Nicht nur die Systemumstellung auf ein 3-4-3 ist eine Erklärung für den ansehnlichen Konterfußball, der in Gladbach durch die Treffer von Julian Brandt (5.), Tin Jedvaj (45./+1), Karim Bellarabi (67./74.) und Kevin Volland (74.) zum unerwartet hohen Sieg führte. „Wir wissen ja, dass wir das können. Es hat in uns geschlummert. Wir haben oft wie Kinder gespielt, ein bisschen naiv. Die kleinen Kiddies werden jetzt etwas erwachsener“, meinte Nationalspieler Brandt. Daran hat natürlich der Trainer einen Anteil. „Ich habe der Mannschaft den Glauben geschenkt und Mut zugesprochen“, sagte Herrlich.

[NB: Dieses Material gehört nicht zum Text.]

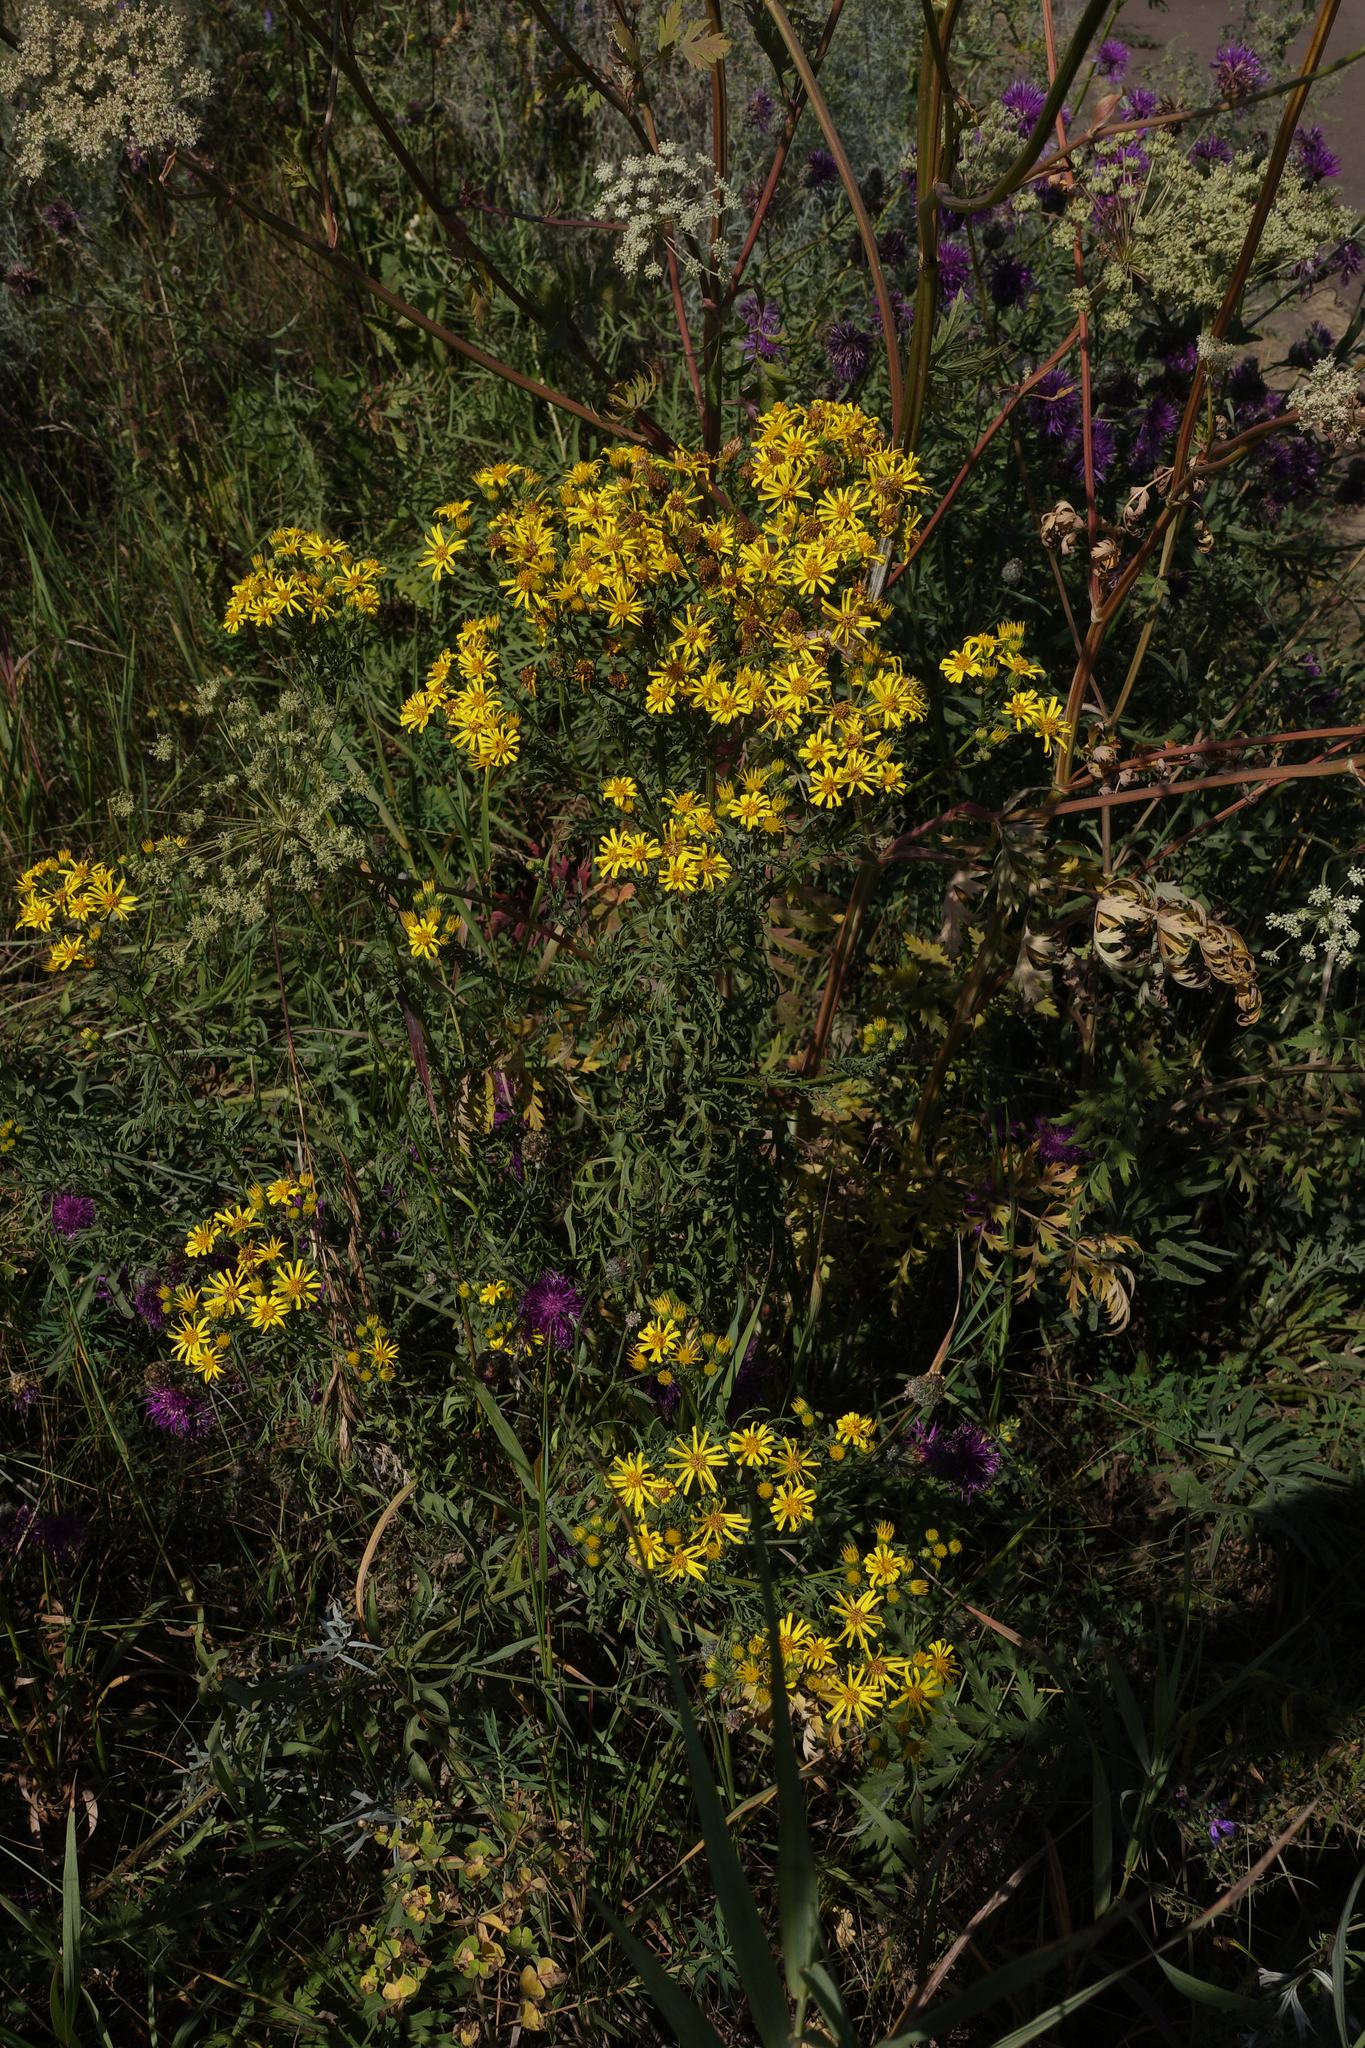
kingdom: Plantae
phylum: Tracheophyta
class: Magnoliopsida
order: Asterales
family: Asteraceae
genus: Jacobaea
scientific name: Jacobaea vulgaris
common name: Stinking willie
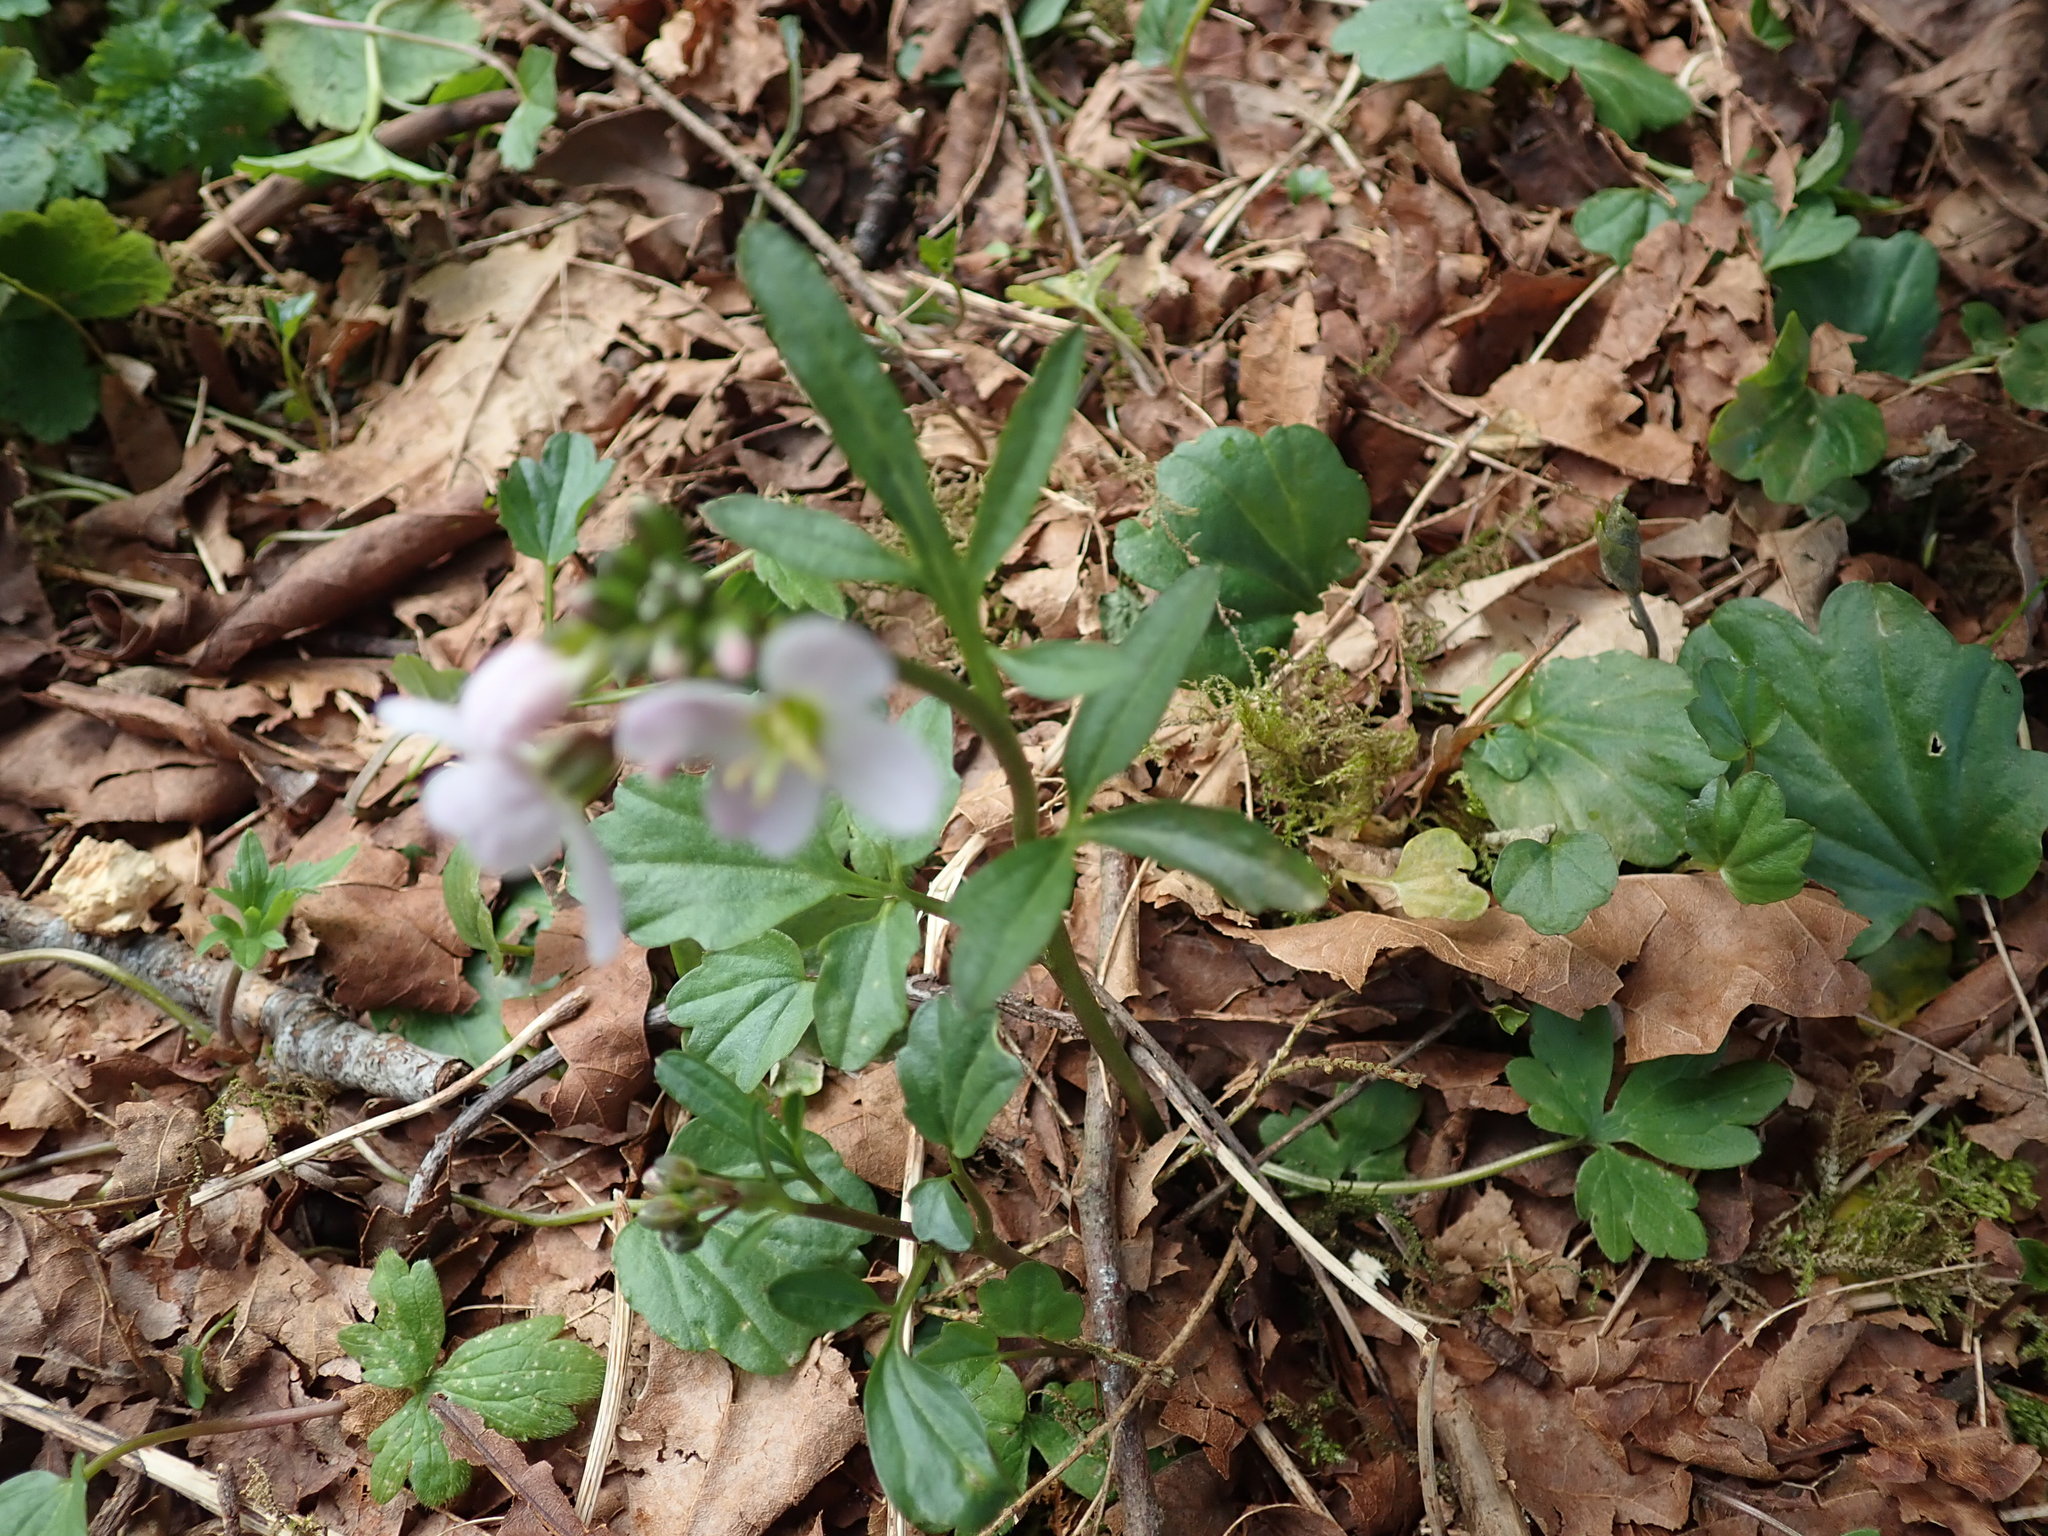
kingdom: Plantae
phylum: Tracheophyta
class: Magnoliopsida
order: Brassicales
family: Brassicaceae
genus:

Volland, der an drei der fünf Tore beteiligt war, meinte, dass man nun mit viel mehr Tempo und einer ganz anderen Intensität gegen den Ball arbeite. „Wir haben aus diesen beiden Spielen gelernt, dass wir unser Spiel auch vorne durchbringen können. Dann sind wir bärenstark“, sagte der Angriffsspieler.

Zudem blüht sein Stürmerkollege Bellarabi derzeit auf. Mit fünf Treffern in den letzten vier Spielen binnen zwölf Tagen hat der Dribbelkünstler wesentlichen Anteil am Aufschwung. „Ich habe ihn oft gefragt, ob er noch den Hunger hat. Ich habe ihm gesagt, dass es hier Leute im Umfeld gibt, die glauben, dass er den Hunger nicht mehr hat. Da habe ich gemerkt, dass er sich angegriffen fühlte und es allen beweisen wollte“, sagte Herrlich.

Die Aufholjagd in der Bundesliga so richtig zu starten, wird für den Tabellenzwölften bei dem Programm mit Spielen gegen 1899 Hoffenheim und RB Leipzig zumindest schwierig. „Wir brauchen auf jeden Fall auch einen Plan B. Hoffenheim und Leipzig stehen vielleicht defensiver. Die haben unsere Spiele ja auch im TV gesehen“, sagte Brandt.

Für ein wenig Verstimmung unter dem Bayer-Kreuz sorgte nur Leon Bailey. Der letztjährige Shootingstar erwägt offenbar wegen seines verlorenen Stammplatzes, den Fußball-Bundesligisten Bayer Leverkusen bereits im Winter zu verlassen. Man werde im Januar „schauen, was im besten Sinne des Spielers ist“, zitierte das US-Portal ESPN.com „eine Quelle nahe des Spielers“: „Leon ist 21 und auf dem Weg, einer der besten Spieler der Welt zu werden. Aber von der Bank aus kann er das nicht werden.“ Der Jamaikaner befindet sich nach einer extrem starken Hinrunde der Vorsaison in einem Formtief. In dieser Saison hat er in 13 Einsätzen in allen Wettbewerben nur ein Tor erzielt, wurde zumeist nur eingewechselt. Erst im August hatte Bailey seinen bis 2022 laufenden Vertrag um eine Saison verlängert.